◆ SUPPLIED DATA:

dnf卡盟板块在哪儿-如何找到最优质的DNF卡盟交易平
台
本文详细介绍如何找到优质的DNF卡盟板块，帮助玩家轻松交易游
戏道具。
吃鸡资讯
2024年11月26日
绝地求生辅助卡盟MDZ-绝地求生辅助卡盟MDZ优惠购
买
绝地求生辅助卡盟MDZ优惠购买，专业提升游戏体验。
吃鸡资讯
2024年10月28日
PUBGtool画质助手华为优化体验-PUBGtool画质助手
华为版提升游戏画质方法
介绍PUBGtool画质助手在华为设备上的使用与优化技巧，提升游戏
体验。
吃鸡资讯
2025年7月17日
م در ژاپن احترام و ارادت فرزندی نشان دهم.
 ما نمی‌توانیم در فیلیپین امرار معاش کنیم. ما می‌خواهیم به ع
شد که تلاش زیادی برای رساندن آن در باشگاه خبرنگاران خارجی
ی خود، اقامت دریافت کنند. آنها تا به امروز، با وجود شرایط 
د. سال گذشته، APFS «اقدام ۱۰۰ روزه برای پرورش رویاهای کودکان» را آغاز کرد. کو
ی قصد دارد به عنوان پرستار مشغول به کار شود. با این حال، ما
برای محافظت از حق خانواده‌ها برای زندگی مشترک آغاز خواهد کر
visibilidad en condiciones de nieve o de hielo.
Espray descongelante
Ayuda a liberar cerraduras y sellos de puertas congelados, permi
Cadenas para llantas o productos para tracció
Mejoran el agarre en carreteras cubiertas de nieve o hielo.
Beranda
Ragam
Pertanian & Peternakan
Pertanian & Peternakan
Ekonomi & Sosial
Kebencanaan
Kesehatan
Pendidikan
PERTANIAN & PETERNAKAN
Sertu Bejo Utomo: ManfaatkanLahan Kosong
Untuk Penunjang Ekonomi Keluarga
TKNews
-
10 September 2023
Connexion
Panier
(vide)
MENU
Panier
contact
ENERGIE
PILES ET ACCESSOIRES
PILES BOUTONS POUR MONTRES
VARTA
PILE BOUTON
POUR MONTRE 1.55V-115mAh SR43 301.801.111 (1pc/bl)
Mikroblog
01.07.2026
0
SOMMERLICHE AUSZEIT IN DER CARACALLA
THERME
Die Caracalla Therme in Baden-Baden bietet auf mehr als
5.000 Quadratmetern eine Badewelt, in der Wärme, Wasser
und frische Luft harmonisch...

◆ WORK ITEM: Line by line, transcribe the material above exactly.

◆ COMPLETED EXERCISE:
dnf卡盟板块在哪儿-如何找到最优质的DNF卡盟交易平
台
本文详细介绍如何找到优质的DNF卡盟板块，帮助玩家轻松交易游
戏道具。
吃鸡资讯
2024年11月26日
绝地求生辅助卡盟MDZ-绝地求生辅助卡盟MDZ优惠购
买
绝地求生辅助卡盟MDZ优惠购买，专业提升游戏体验。
吃鸡资讯
2024年10月28日
PUBGtool画质助手华为优化体验-PUBGtool画质助手
华为版提升游戏画质方法
介绍PUBGtool画质助手在华为设备上的使用与优化技巧，提升游戏
体验。
吃鸡资讯
2025年7月17日
م در ژاپن احترام و ارادت فرزندی نشان دهم.
 ما نمی‌توانیم در فیلیپین امرار معاش کنیم. ما می‌خواهیم به ع
شد که تلاش زیادی برای رساندن آن در باشگاه خبرنگاران خارجی
ی خود، اقامت دریافت کنند. آنها تا به امروز، با وجود شرایط 
د. سال گذشته، APFS «اقدام ۱۰۰ روزه برای پرورش رویاهای کودکان» را آغاز کرد. کو
ی قصد دارد به عنوان پرستار مشغول به کار شود. با این حال، ما
برای محافظت از حق خانواده‌ها برای زندگی مشترک آغاز خواهد کر
visibilidad en condiciones de nieve o de hielo.
Espray descongelante
Ayuda a liberar cerraduras y sellos de puertas congelados, permi
Cadenas para llantas o productos para tracció
Mejoran el agarre en carreteras cubiertas de nieve o hielo.
Beranda
Ragam
Pertanian & Peternakan
Pertanian & Peternakan
Ekonomi & Sosial
Kebencanaan
Kesehatan
Pendidikan
PERTANIAN & PETERNAKAN
Sertu Bejo Utomo: ManfaatkanLahan Kosong
Untuk Penunjang Ekonomi Keluarga
TKNews
-
10 September 2023
Connexion
Panier
(vide)
MENU
Panier
contact
ENERGIE
PILES ET ACCESSOIRES
PILES BOUTONS POUR MONTRES
VARTA
PILE BOUTON
POUR MONTRE 1.55V-115mAh SR43 301.801.111 (1pc/bl)
Mikroblog
01.07.2026
0
SOMMERLICHE AUSZEIT IN DER CARACALLA
THERME
Die Caracalla Therme in Baden-Baden bietet auf mehr als
5.000 Quadratmetern eine Badewelt, in der Wärme, Wasser
und frische Luft harmonisch...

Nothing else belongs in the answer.